# It’s finally happening, the PowerShot SX70 HS is next to be announced



## Canon Rumors Guy (Sep 15, 2018)

> The long-awaited Canon Powershot SX70 HS looks to be the next camera announced by Canon. The Canon superzoom compact camera has been wanted for years from lots of shooters out there.
> There are no specifications at this time, but they should start leaking out in the near future.



Continue reading...


----------



## GaryBlakePhoto (Sep 15, 2018)

Good! I'm still using my SX60 to amazing results. Better AF and a better sensor would do wonders.


----------



## Pascal Parvex (Sep 15, 2018)

It will most probably use the new Digic 8 and offer UHD video. Keeps being seen if it will go over 100x zoom.


----------



## fullstop (Sep 15, 2018)

"long awaited" .. lol. Who still buys that sort of camera today?


----------



## traveller (Sep 15, 2018)

fullstop said:


> "long awaited" .. lol. Who still buys that sort of camera today?

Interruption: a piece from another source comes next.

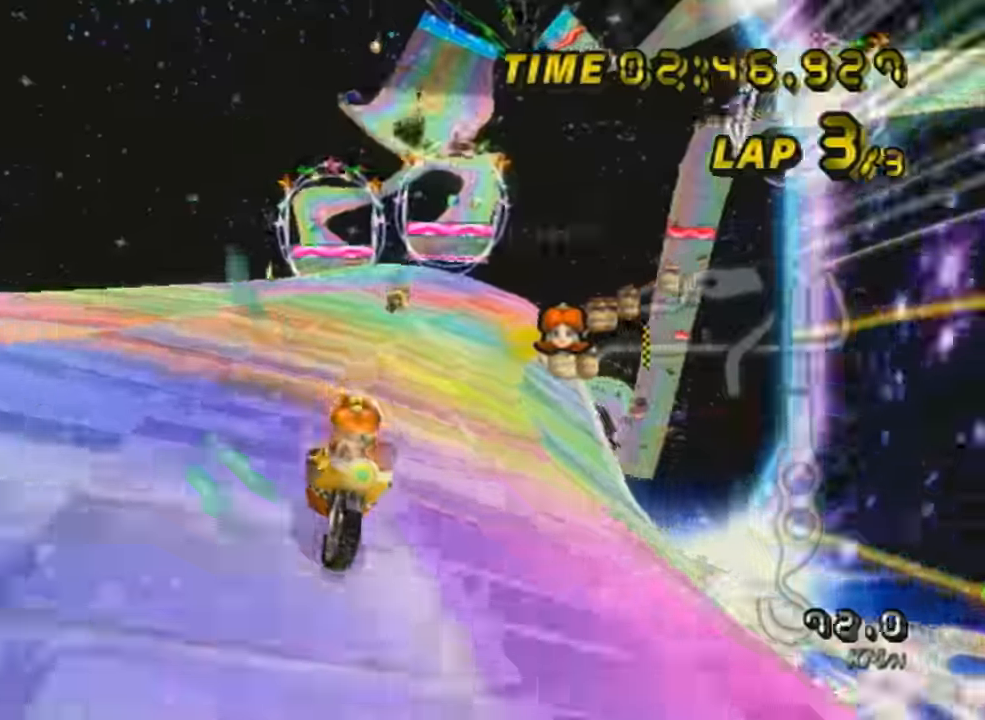
{"buttons": ["A", "R1"], "left_stick": "center", "events": [[33, "X", "up"], [383, "left_stick", "center"]]}
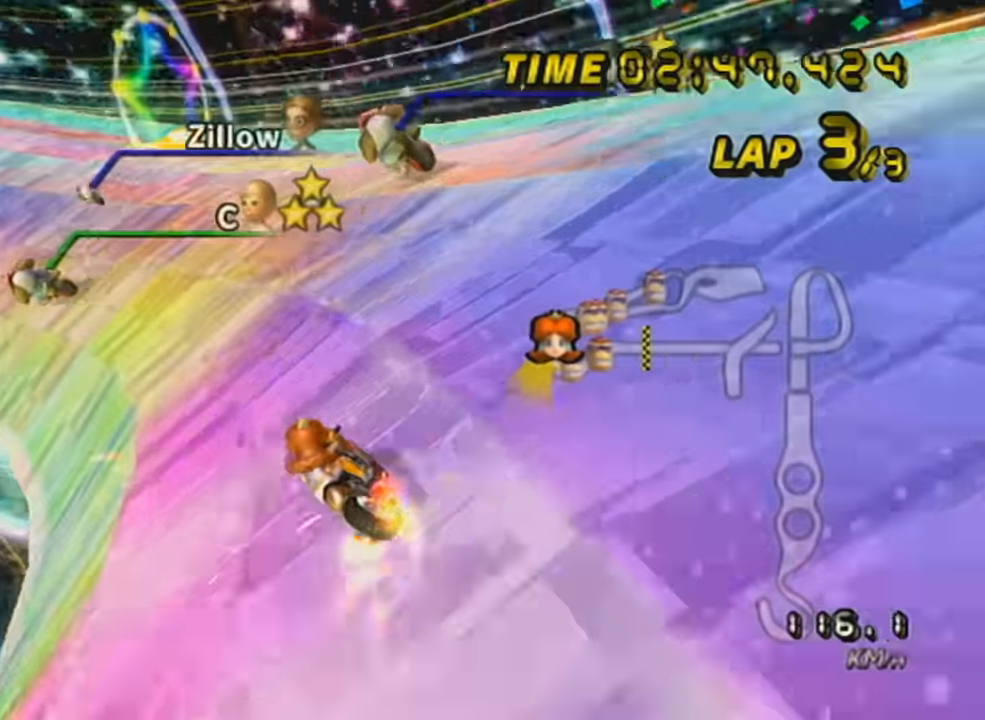
{"buttons": ["A", "R1"], "left_stick": "center", "events": [[317, "left_stick", "left"], [417, "left_stick", "center"]]}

Well, I did hear of this one guy called Gary Blake...


----------



## RickWagoner (Sep 15, 2018)

fullstop said:


> "long awaited" .. lol. Who still buys that sort of camera today?



Birders who don't want to carry 7lbs of gear on them. Amazing little cameras for people who mostly use Binos on their trips.


----------



## crashpc (Sep 15, 2018)

I wonder if they could optimize for real reach photography. Like doing only 250-1750mm - 7x zoom, 1/1,7" sensor and really good optics...


----------



## Mt Spokane Photography (Sep 15, 2018)

I had 2 SX50's, one did not work properly, the other worked fine, but was a struggle to use and most of my photos were poor. I briefly had a SX60 but returned it. That small sensor is very noisy at anything above base ISO, and a high shutter speed with the small aperture insures noise under most conditions if its not a very bright day.


----------



## crashpc (Sep 15, 2018)

Yes, that´s the compromise. You can´t have all aspects right - image quality, reach, size and weight and price.
Pick two...


----------



## JBSF (Sep 15, 2018)

fullstop said:


> "long awaited" .. lol. Who still buys that sort of camera today?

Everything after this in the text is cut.